**GIVEN PASSAGE**:
Strate commented 8 years ago

awaitAndMerge do right this thing: coalescing initial events, but instead of accepting count of that events, it accepts child pipelines and waits for pipelines.length events. This behaviour is expected to be default for builtin merge.

What about your notes for not using fs-based api. This is not about fs-base or not fs-based. This is about to run task after whole initial build finished. This could be really any kind of task, event not connected with fs at all.

Strate commented 8 years ago

btw, I have made a little refactoring for await-and-merge https://github.com/Strate/sigh-await-and-merge/blob/master/src/index.js, now it correctly await for all initial phase completed, collected initial phase events are merged with probably raised non-initial events and all of them transformed via toFileSystemState

insidewhy commented 8 years ago

This behaviour is expected to be default for builtin merge.

As you've repeated many many times. However it really isn't a good idea, it would break many awesome incrementally rebuilding pipelines that have been built with sigh. You say you want it only because you're considering working with non-incrementally-rebuilding APIs like webpack. To keep on repeating you think the way it is designed is a mistake and it should be your way only shows you haven't considered many many possibilities.

Strate commented 8 years ago

it would break many awesome incrementally rebuilding pipelines that have been built with sigh

How exactly? This is only about initial build, rebuilding is not touched at all, isn't it?

insidewhy commented 8 years ago

As I've said many times, there is no concept of "initial build" in many pipelines. It's FRP man... FRP!!!

insidewhy commented 8 years ago

I will implement "await and merge" mode as an option to merge. Check out https://github.com/sighjs/sigh/issues/46. You can check out the code for how to implement the algorithm using FRP and without using the promise like that.

**REQUESTS**:
• A. In the discussion thread, what does awaitAndMerge accept instead of a count of initial events?
• B. For each statement, say whether it agrees with the discussion thread, and quote the words that decide it. (i) One participant holds that making this behavior the default for merge would break incrementally rebuilding pipelines. (ii) Strate says that the task run after the initial build must be connected with the file system. (iii) After Strate's refactoring, the collected events are transformed via toFileSystemState.
• C. Transcribe the portion of the discussion thread beginning at the words "How exactly? This" and stopping after "FRP man... FRP!!!".

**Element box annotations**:
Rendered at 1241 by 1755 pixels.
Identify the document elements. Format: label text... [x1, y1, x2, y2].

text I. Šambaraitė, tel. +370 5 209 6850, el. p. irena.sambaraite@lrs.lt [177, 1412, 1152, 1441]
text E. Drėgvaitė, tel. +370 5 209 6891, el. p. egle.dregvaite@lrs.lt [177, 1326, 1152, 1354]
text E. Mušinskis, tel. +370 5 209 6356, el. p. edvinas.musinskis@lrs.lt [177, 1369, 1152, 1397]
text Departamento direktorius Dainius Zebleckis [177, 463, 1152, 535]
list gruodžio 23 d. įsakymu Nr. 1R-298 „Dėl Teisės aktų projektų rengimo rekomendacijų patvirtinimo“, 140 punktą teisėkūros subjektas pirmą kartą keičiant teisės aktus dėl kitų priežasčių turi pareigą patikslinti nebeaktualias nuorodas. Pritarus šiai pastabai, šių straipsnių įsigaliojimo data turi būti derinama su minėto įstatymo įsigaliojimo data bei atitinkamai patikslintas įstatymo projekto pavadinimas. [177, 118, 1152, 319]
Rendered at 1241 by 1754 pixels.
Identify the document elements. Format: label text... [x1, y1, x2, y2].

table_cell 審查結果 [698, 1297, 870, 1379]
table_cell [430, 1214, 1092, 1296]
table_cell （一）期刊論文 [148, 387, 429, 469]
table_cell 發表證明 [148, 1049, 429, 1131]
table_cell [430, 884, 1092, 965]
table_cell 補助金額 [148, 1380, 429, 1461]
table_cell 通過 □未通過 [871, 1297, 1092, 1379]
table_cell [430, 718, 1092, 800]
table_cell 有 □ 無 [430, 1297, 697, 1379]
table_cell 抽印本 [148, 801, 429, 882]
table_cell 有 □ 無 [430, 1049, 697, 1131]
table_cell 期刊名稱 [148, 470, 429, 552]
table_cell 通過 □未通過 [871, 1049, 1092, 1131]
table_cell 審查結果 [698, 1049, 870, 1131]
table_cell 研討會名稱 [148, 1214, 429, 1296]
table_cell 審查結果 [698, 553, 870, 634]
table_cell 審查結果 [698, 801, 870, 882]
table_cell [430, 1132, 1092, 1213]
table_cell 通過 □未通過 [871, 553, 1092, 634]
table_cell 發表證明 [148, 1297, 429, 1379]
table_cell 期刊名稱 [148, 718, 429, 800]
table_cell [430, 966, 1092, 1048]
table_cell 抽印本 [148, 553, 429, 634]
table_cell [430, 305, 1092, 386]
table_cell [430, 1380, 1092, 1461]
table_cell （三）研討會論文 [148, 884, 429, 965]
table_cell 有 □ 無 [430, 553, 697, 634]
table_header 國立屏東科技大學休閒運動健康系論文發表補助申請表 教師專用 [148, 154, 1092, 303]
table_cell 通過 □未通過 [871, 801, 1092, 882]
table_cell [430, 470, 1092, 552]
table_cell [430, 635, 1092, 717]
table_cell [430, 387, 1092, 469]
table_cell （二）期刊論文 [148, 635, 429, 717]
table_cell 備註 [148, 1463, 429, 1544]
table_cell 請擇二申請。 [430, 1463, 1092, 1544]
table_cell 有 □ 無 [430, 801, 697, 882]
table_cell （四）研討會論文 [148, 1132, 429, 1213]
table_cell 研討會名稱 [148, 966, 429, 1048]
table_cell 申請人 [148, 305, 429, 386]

**PER-TASK ANSWERS**:
• A. It accepts child pipelines and waits for pipelines.length events.

• B.
(i) Yes: "it would break many awesome incrementally rebuilding pipelines that have been built with sigh"
(ii) No: "This could be really any kind of task, event not connected with fs at all."
(iii) Yes: "all of them transformed via toFileSystemState"

• C.
How exactly? This is only about initial build, rebuilding is not touched at all, isn't it?

insidewhy commented 8 years ago

As I've said many times, there is no concept of "initial build" in many pipelines. It's FRP man... FRP!!!